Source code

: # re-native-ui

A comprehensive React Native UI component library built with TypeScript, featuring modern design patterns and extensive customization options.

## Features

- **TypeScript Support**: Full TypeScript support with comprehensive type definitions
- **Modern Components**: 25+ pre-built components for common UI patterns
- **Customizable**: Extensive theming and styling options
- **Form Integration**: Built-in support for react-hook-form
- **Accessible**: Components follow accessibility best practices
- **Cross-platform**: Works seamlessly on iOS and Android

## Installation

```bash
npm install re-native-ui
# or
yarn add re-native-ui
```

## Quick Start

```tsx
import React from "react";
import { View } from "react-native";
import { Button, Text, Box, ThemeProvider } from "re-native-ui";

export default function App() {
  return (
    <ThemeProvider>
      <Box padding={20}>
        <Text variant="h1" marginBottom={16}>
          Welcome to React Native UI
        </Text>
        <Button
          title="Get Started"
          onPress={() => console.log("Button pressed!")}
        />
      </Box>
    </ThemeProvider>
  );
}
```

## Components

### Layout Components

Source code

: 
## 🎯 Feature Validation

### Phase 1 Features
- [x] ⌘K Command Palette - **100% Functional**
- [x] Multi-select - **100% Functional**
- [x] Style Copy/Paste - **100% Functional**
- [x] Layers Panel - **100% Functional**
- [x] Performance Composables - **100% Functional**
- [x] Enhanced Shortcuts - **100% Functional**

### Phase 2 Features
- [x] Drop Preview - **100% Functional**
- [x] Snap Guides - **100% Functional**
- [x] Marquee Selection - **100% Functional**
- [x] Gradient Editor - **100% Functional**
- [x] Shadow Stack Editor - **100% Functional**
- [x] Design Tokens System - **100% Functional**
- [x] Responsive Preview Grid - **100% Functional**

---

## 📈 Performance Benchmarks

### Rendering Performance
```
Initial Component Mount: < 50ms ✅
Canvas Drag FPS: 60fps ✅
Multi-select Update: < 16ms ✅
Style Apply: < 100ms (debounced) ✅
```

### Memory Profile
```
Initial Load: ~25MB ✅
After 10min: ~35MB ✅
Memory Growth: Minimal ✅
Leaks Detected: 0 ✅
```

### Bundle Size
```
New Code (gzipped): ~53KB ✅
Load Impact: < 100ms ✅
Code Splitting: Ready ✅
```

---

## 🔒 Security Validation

+ + + + + + +

> [TASK DIRECTIONS] Restate the listing above word for word.

> [RESPONSE AREA]
Source code

: # re-native-ui

A comprehensive React Native UI component library built with TypeScript, featuring modern design patterns and extensive customization options.

## Features

- **TypeScript Support**: Full TypeScript support with comprehensive type definitions
- **Modern Components**: 25+ pre-built components for common UI patterns
- **Customizable**: Extensive theming and styling options
- **Form Integration**: Built-in support for react-hook-form
- **Accessible**: Components follow accessibility best practices
- **Cross-platform**: Works seamlessly on iOS and Android

## Installation

```bash
npm install re-native-ui
# or
yarn add re-native-ui
```

## Quick Start

```tsx
import React from "react";
import { View } from "react-native";
import { Button, Text, Box, ThemeProvider } from "re-native-ui";

export default function App() {
  return (
    <ThemeProvider>
      <Box padding={20}>
        <Text variant="h1" marginBottom={16}>
          Welcome to React Native UI
        </Text>
        <Button
          title="Get Started"
          onPress={() => console.log("Button pressed!")}
        />
      </Box>
    </ThemeProvider>
  );
}
```

## Components

### Layout Components

Source code

: 
## 🎯 Feature Validation

### Phase 1 Features
- [x] ⌘K Command Palette - **100% Functional**
- [x] Multi-select - **100% Functional**
- [x] Style Copy/Paste - **100% Functional**
- [x] Layers Panel - **100% Functional**
- [x] Performance Composables - **100% Functional**
- [x] Enhanced Shortcuts - **100% Functional**

### Phase 2 Features
- [x] Drop Preview - **100% Functional**
- [x] Snap Guides - **100% Functional**
- [x] Marquee Selection - **100% Functional**
- [x] Gradient Editor - **100% Functional**
- [x] Shadow Stack Editor - **100% Functional**
- [x] Design Tokens System - **100% Functional**
- [x] Responsive Preview Grid - **100% Functional**

---

## 📈 Performance Benchmarks

### Rendering Performance
```
Initial Component Mount: < 50ms ✅
Canvas Drag FPS: 60fps ✅
Multi-select Update: < 16ms ✅
Style Apply: < 100ms (debounced) ✅
```

### Memory Profile
```
Initial Load: ~25MB ✅
After 10min: ~35MB ✅
Memory Growth: Minimal ✅
Leaks Detected: 0 ✅
```

### Bundle Size
```
New Code (gzipped): ~53KB ✅
Load Impact: < 100ms ✅
Code Splitting: Ready ✅
```

---

## 🔒 Security Validation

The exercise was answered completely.